В русских источниках понятие «женского терема» можно найти уже в былинах киевского цикла, но отличительной чертой домашнего быта московской знати терема стали не ранее середины XVI в. Среди причин возникновения затворничества называют распространение вместе с православием византийской феминофобии с ее представлением о женщине как о «сосуде греха», который следует держать взаперти во избежание соблазна. Иное объяснение предлагают те, кто связывает «терем» с влиянием ордынского ига: они представляют его формой убежища для уводимых «в полон» женщин либо усматривают здесь воздействие мусульманских нравов и обычаев (сомнительно: ведь у татар ничего подобного не было). Существует мнение, что к середине XVI в. женщины из среды московской элиты превратились в род очень дорогого «товара», которым «торговали» родственники, заключая династические союзы, и потому сохранение невинности боярских и княжеских дочек в недоступных взору теремах стало формой «семейно-матримониальной политики». В определенной степени это представление о необходимости теремного уединения юных Московиток зафиксировали поговорки XVII в.: «Держи деньги в темноте, а девку в тесноте», «В клетках птицы — в теремах девицы» [86].
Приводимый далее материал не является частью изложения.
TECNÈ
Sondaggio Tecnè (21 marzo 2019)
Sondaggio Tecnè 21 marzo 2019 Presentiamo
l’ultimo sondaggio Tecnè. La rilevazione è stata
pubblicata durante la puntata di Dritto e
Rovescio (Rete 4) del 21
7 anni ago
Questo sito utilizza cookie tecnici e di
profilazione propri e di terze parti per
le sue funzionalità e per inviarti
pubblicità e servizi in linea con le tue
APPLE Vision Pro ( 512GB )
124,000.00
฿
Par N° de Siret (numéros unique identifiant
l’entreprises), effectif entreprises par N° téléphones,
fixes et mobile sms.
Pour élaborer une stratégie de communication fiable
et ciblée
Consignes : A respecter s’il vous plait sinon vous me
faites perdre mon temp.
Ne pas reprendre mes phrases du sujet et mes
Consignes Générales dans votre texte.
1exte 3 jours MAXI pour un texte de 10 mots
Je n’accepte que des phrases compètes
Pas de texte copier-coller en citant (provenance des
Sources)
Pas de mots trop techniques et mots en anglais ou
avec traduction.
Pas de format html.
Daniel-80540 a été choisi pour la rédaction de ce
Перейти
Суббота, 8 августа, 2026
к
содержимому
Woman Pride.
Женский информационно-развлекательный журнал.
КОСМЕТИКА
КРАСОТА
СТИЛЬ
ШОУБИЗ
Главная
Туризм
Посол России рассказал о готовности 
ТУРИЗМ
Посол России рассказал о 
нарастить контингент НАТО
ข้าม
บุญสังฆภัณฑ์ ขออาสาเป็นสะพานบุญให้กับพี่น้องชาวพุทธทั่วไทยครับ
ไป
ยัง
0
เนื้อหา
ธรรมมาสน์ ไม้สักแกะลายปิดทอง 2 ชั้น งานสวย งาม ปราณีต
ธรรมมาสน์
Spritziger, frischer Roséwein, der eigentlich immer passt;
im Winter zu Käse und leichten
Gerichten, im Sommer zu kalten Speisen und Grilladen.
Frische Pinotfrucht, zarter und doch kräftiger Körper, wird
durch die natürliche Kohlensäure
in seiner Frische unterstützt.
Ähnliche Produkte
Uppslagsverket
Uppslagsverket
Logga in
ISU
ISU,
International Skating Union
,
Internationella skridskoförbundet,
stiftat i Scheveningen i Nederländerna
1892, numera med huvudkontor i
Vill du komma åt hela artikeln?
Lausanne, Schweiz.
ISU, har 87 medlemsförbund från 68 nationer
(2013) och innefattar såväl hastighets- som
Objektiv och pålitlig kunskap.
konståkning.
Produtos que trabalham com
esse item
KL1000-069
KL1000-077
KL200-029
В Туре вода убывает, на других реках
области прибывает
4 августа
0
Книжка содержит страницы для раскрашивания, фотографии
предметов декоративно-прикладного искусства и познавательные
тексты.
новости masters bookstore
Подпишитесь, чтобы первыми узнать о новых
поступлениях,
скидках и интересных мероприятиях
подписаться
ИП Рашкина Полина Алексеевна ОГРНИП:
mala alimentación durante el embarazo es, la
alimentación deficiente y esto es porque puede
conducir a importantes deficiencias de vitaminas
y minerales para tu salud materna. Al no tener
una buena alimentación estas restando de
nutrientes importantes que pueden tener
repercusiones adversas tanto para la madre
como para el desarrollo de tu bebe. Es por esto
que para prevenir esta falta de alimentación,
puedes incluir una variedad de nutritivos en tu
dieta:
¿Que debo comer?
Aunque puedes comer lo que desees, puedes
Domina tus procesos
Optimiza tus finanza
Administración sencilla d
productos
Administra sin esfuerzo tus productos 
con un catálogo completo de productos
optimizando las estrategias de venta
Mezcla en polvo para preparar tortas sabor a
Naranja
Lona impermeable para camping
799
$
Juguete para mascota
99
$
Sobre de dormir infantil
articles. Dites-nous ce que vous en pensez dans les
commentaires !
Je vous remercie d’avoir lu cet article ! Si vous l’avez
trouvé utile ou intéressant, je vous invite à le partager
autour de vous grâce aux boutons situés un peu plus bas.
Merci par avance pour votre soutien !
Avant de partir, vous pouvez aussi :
В конечном же счете «теремное затворничество» возникло как результат воздействия целой совокупности причин, став причудливой смесью суеверий о «нечистоте женщины» (не случайно к строгости теремного уединения прибегали с того времени, когда у девочек наступали первые регулы и они становились «нечистыми») и религиозных представлений о необходимости самоочищения уединением и аскезой («терем как проявление древнего благочестия, ибо дом уподоблялся монастырю»). Расхожее представление о тереме как о «клетке» для жены, построенной, чтобы «самому пожинать плоды [ее] достоинств и быть уверенным, что она не у чужого бока», — высказал еще в начале XVII в. современник-англичанин [87] (ср.: «имея у себе жену велми красну, замыкаше ея всегда от ревности своея к ней, во высочайшем тереме своем, ключи же от терема того при себе ношаше» [88]).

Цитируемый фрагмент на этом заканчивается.